Saved entries:

○ ○ ○

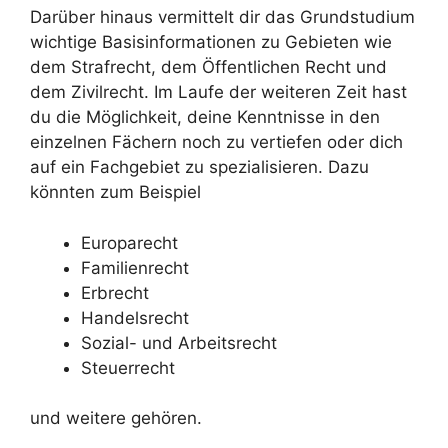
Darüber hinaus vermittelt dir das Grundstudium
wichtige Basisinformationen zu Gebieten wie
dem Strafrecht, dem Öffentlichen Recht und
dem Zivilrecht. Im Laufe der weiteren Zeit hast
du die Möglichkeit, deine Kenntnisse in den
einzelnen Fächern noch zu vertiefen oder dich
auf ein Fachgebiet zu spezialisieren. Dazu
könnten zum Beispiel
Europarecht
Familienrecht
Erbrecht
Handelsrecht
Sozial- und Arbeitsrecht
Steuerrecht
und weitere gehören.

○ ○ ○

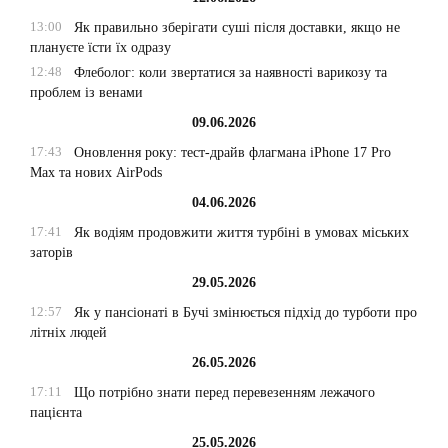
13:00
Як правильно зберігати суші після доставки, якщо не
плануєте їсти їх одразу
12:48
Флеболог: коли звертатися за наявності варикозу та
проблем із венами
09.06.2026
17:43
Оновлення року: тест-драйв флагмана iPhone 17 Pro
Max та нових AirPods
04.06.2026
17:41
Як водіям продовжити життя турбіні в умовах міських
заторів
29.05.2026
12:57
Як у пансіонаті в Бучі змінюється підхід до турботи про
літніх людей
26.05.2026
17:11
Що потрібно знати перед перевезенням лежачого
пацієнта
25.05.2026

○ ○ ○

REQUIRED ACTION: Only the lines above starting at the line that holds "Darüber hinaus vermittelt" and ending at the line that holds "und weitere gehören." are to be repeated, exactly and in full.

FINISHED EXERCISE:
Darüber hinaus vermittelt dir das Grundstudium
wichtige Basisinformationen zu Gebieten wie
dem Strafrecht, dem Öffentlichen Recht und
dem Zivilrecht. Im Laufe der weiteren Zeit hast
du die Möglichkeit, deine Kenntnisse in den
einzelnen Fächern noch zu vertiefen oder dich
auf ein Fachgebiet zu spezialisieren. Dazu
könnten zum Beispiel
Europarecht
Familienrecht
Erbrecht
Handelsrecht
Sozial- und Arbeitsrecht
Steuerrecht
und weitere gehören.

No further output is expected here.